Right, you didn’t ask for this, but you’re going to get it anyway: a blow-by-blow description of how I write a novel.
When I first switched from short stories to novels, I found it hard to transit, for the simple fact that once I had written any more than 3,000 words I felt the need to compulsively edit them until they were perfect. This didn’t work for me, which I realized one day when I looked at the file names of a book I was working on. I had only three chapters, at v17, v18, and v21 respectively. It had taken me almost a year to get to this point. Clearly I had a problem.
So, I resolved to mend my ways and ban any editing until I had a full first draft. From this simple decision, the following method evolved. It won’t work for everybody, but this is now the only way I can get it done.
Draft 1
Probably the best way to describe my early-stage writing process is ‘Spew of Consciousness’. For the last seven weeks, I have been sitting at my laptop barfing up ideas, plot twists, character quirks, thematic concepts, scenes and general mind frippery onto the page as soon as they occurred to me. The result is 74,000 words of the first draft of the sequel to Apocalypse Cow.
This jumble of words can only be called a book in the loosest sense of the word. It’s more akin to the first stage of putting together a 1,000-piece jigsaw puzzle: the bit where you take all of those colourful little cutouts and turn them face up on the floor, perhaps making a half-hearted effort to find the corners and some of the edges, and hope your children don’t come rampaging through to kick them everywhere or jam them up their noses.
The purpose of this draft is simply to get everything in plain view, so I have a vague idea which characters are going to do what and when and, crucially, how it is going to end.
Draft 2
Now comes the laborious task of putting all these pieces together in the right order.
I will create complete profiles of every character in the book (as opposed to my early profiles hitting only the main points), even the minor ones. Each one will have histories full of details that won’t make it in the final text, physical descriptions, and arcs where appropriate (pop up, get eaten by a zombie badger isn’t really an arc). Since I have about 17, that’s going to take some work.
I will create a document laying out all of the rules for my world to ensure everybody and everything behaves as they should.
I will draw up a very large timeline on flip-chart paper, with the different POVs on different lines, that shows the major developments in plot and character.

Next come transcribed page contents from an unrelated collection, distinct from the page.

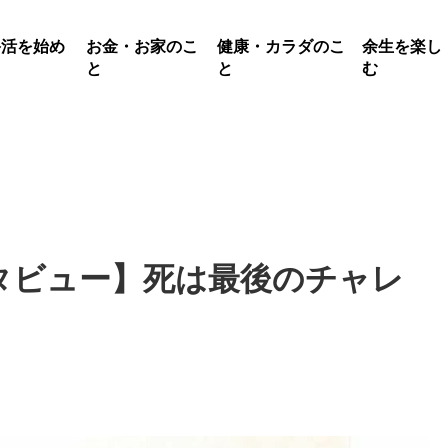
終活を始め
お金・お家のこ
健康・カラダのこ
余生を楽し
る
と
と
む
タビュー】死は最後のチャレ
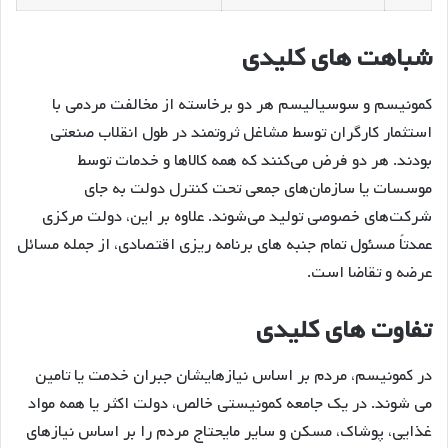
شباهت های کلیدی
کمونیسم و سوسیالیسم هر دو برخاسته از مخالفت مردمی با
استثمار کارگران توسط مشاغل ثروتمند در طول انقلاب صنعتی
بودند. هر دو فرض می‌کنند که همه کالاها و خدمات توسط
موسسات یا سازمان‌های جمعی تحت کنترل دولت به جای
شرکت‌های خصوصی تولید می‌شوند. علاوه بر این، دولت مرکزی
عمدتاً مسئول تمام جنبه های برنامه ریزی اقتصادی، از جمله مسائل
عرضه و تقاضا است.
تفاوت های کلیدی
در کمونیسم، مردم بر اساس نیازهایشان جبران خدمت یا تامین
می شوند. در یک جامعه کمونیستی خالص، دولت اکثر یا همه مواد
غذایی، پوشاک، مسکن و سایر مایحتاج مردم را بر اساس نیازهای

This is useful to provide me with an easy way of visualizing how the pace is progressing and whether I’m neglecting any one character for too long.
I will write a full and detailed outline of the book.
Once all of this is in place, I will go through the second draft turning all my notes and placeholders into proper scenes, with an eye mainly on pacing and inconsistencies in plot in terms of both reveals and placement of crucial elements.
Draft 3
I will go through it POV by POV (skipping chapters that change to other characters) to ensure I have the voices and actions/thoughts/emotions of these characters correct. This will include reading out every line of dialogue, perhaps in silly voices approximating each character, to make sure it sounds real.
Draft 4
I will go through it focusing on ensuring the rules of the world are followed everywhere.
Draft 5
I will go through it to check every ounce of comic potential is squeezed out.
Draft 6
I will go scene-by-scene and line-by-line to ensure the prose makes the story live and breathe.
Draft 7
By this point completely sick of the damn thing, I will start to despair and tell myself this is the biggest pile of dross ever written, but I will soldier on to check for typos and other little errors introduced by my constant editing.
Draft 8
With a complete manuscript, I will ask a group of readers to have a look at it and rip it to shreds (I always ask my readers to focus on what’s wrong, not what’s write. I will then gather all their feedback, consider what I agree with and don’t agree with, and go through it again.
Draft 9
I will then read it again, obsessively, just in case I’ve missed anything.
Draft 10
I will then compose an email to my agent, attach the manuscript and outline, and then hover with the mouse over the ‘send’ button. I will then delete this email, and go back to have one last look, honest. During this phase, I will catch loads of small mistakes and probably decide to make a few significant changes. Finally, exhausted and wondering why I ever became a writer, I will send it off and then spend the next couple of months expecting to get an email rejecting my latest work.